When he first started hockey as a forward, he rooted for NHL legend Mats Sundin, and remembers his father purchasing tickets to Sundin’s retirement night. But eventually, Carlile switched to blueliner and began emulating Morgan Rielly, currently on the Toronto Maple Leafs. It was during this transition that Carlile found his passion for defense.
“It’s something I take pride in, I love going out there on the kill,” Carlile said.
After experiencing success at Indiana’s Culver Academy, Carlile entered the Ontario Junior Hockey League (OJHL). He played a key role in his team winning the Buckland Cup and finishing as the national-runner up in the CHL RBC Cup.
Carlile split the 2018-19 USHL season playing for both the Lincoln Stars and Muskegon Lumberjacks. He was part of Muskegon’s regular-season conference title and Clark Cup conference finals appearance.
From there, Carlile transitioned to Merrimack College. While playing for the Merrimack Warriors, he worked his way into becoming an established defenseman with a knack for blocking shots. Carlile experienced success at Merrimack as a finalist for the Hockey East Rookie of the Year award in 2019-20, and a Hobey Baker award nomination in 2020-21, given to the nation’s top player.
During his sophomore year in 2020-21, one shortened by the COVID-19 pandemic, Carlile led the nation in blocked shots per game with 3.14.

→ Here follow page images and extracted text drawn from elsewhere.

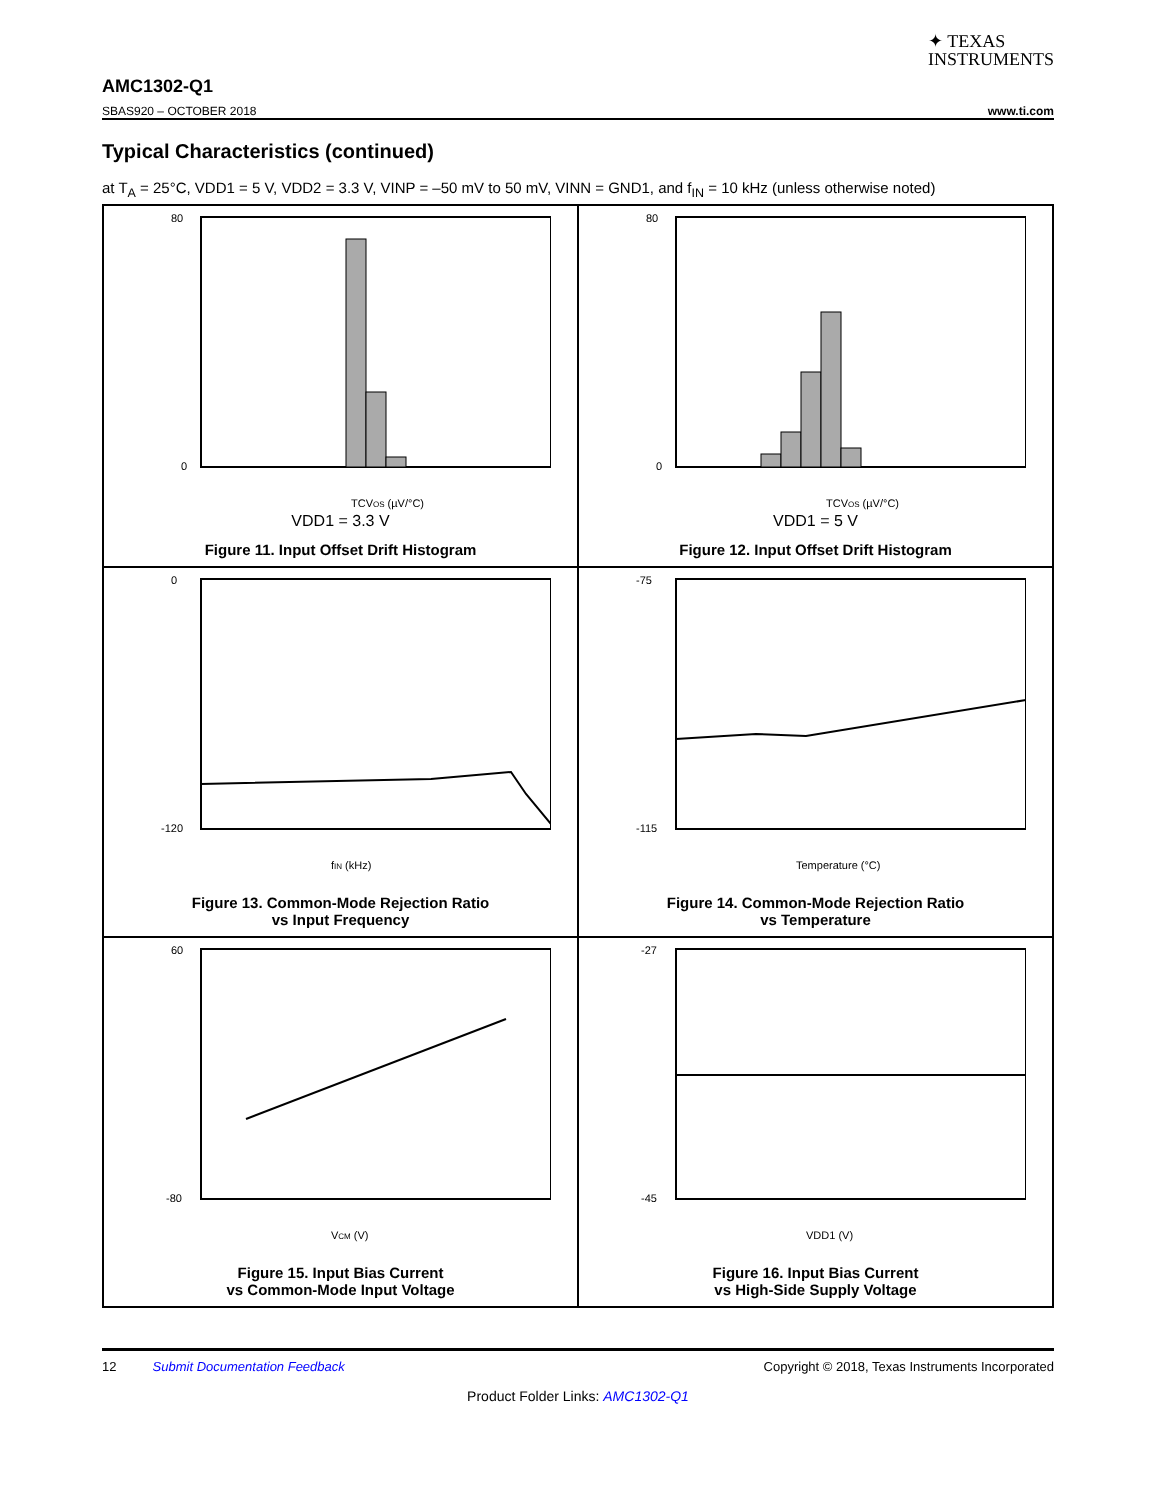✦ TEXAS
INSTRUMENTS
AMC1302-Q1
SBAS920 – OCTOBER 2018 www.ti.com
Typical Characteristics (continued)
at T<sub>A</sub> = 25°C, VDD1 = 5 V, VDD2 = 3.3 V, VINP = –50 mV to 50 mV, VINN = GND1, and f<sub>IN</sub> = 10 kHz (unless otherwise noted)
80
0
TCVOS (µV/°C)
VDD1 = 3.3 V
Figure 11. Input Offset Drift Histogram
80
0
TCVOS (µV/°C)
VDD1 = 5 V
Figure 12. Input Offset Drift Histogram
0
-120
fIN (kHz)
Figure 13. Common-Mode Rejection Ratio
vs Input Frequency
-75
-115
Temperature (°C)
Figure 14. Common-Mode Rejection Ratio
vs Temperature
60
-80
VCM (V)
Figure 15. Input Bias Current
vs Common-Mode Input Voltage
-27
-45
VDD1 (V)
Figure 16. Input Bias Current
vs High-Side Supply Voltage
12 Submit Documentation Feedback Copyright © 2018, Texas Instruments Incorporated
Product Folder Links: AMC1302-Q1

Carlile keeps close contact with his teammates and coach, Scott Borek, who implemented the value of competing and giving it your all.
“I couldn’t have gotten anywhere without them, they’re all great people and I couldn’t be more appreciative of them,” Carlile said.
Four days after his final collegiate game, the Tampa Bay Lightning signed Carlile to an entry-level contract and he reported to the Syracuse Crunch on an ATO – a moment he’ll never forget.
“It was a pretty surreal moment,” Carlile said. “Even after I signed it, I didn’t even realize how cool it was and how much it meant to me.”
With the Crunch preparing for the 2022 Calder Cup Playoffs, both players have the potential to play key roles in what the team hopes is a long run
“I haven’t been here very long, but I think we’ve got to play our game,” Perbix said. “Because when we do, we’re a very good hockey team. I think that we’ve proven that lately.”